Defensive End – With Montez Sweat and Chase Young locked in as starters, the Football Team needed to build some depth behind them following the apparent loss of both Ryan Anderson and Ryan Kerrigan in free agency. They did that with a pair of back-to-back 7th round selections — William Bradley-King, drafted at #240, and Shaka Toney at #246.
Long Snapper — I took a fair bit of good-natured ribbing for my spotlight article on the long-snapper position and my suggestion that the Football Team might draft Cameron Cheeseman this weekend. I’m not gonna say “I told you so” because I don’t want to spend the rest of my life hearing about how I championed Thaddeus Moss as the answer to the team’s backup tight end role earlier this offseason. I’m gonna assume that being right on one and wrong on the other cancel each other out and restore me to a clean slate.
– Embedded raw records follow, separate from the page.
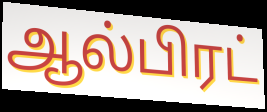
ஆல்பிரட்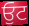
ਓੁਟ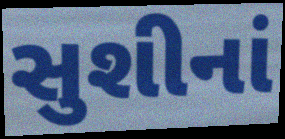
સુશીનાંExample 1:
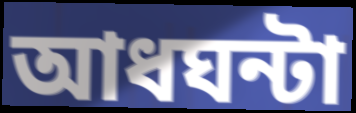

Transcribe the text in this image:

আধঘন্টা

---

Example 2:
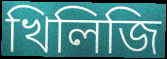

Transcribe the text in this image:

খিলিজি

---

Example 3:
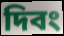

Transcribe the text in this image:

দিবং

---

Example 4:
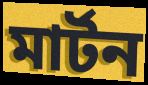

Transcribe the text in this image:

মার্টন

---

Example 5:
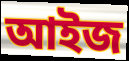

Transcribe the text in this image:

আইজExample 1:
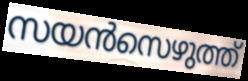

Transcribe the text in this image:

സയൻസെഴുത്ത്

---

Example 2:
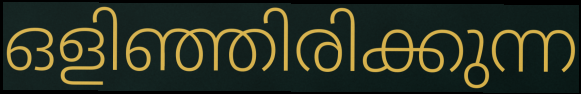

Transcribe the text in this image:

ഒളിഞ്ഞിരിക്കുന്ന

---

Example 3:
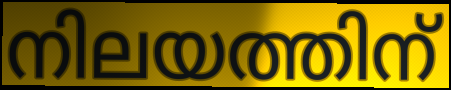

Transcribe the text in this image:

നിലയത്തിന്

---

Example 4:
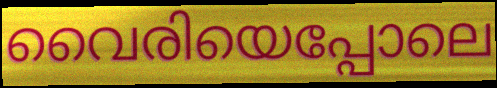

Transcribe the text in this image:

വൈരിയെപ്പോലെ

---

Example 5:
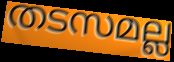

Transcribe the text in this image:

തടസമല്ല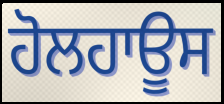
ਹੋਲਹਾਊਸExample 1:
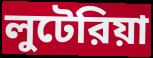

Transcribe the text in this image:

লুটেরিয়া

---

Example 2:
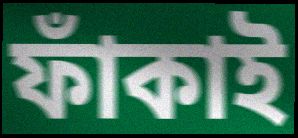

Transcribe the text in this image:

ফাঁকাই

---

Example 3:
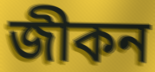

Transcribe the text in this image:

জীকন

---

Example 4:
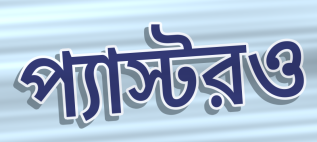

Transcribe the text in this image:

প্যাস্টরও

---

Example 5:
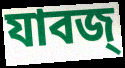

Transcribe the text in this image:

যাবজ্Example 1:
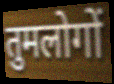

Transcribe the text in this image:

तुमलोगों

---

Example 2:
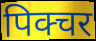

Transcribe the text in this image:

Running back – This is the one position that looked thin that wasn’t addressed in the draft. After releasing Bryce Love, Javon Leake and Michael Warren in the past few weeks, it was clear that the team needed to add one or two backs for training camp. As mentioned earlier in the article, there has been a report that Buffalo’s Jaret Petterson will be signed this week. This always looked like fertile ground for a UDFA since the team returns all three of its top running backs from last season along with veteran Lamar Miller.
Quarterback – Comments from Ron Rivera and Martin Mayhew indicate that the team might’ve drafted a quarterback if the right guy was there at the right pick, but that they didn’t plan to chase one by trading up. As it turned out, they didn’t address the position, and it looks like the team will go to camp with Fitzpatrick, Heinicke, Allen and Montez, which should be fine for the 2021 season. A decision looms, however, as the team will need a long-term solution sooner rather than later.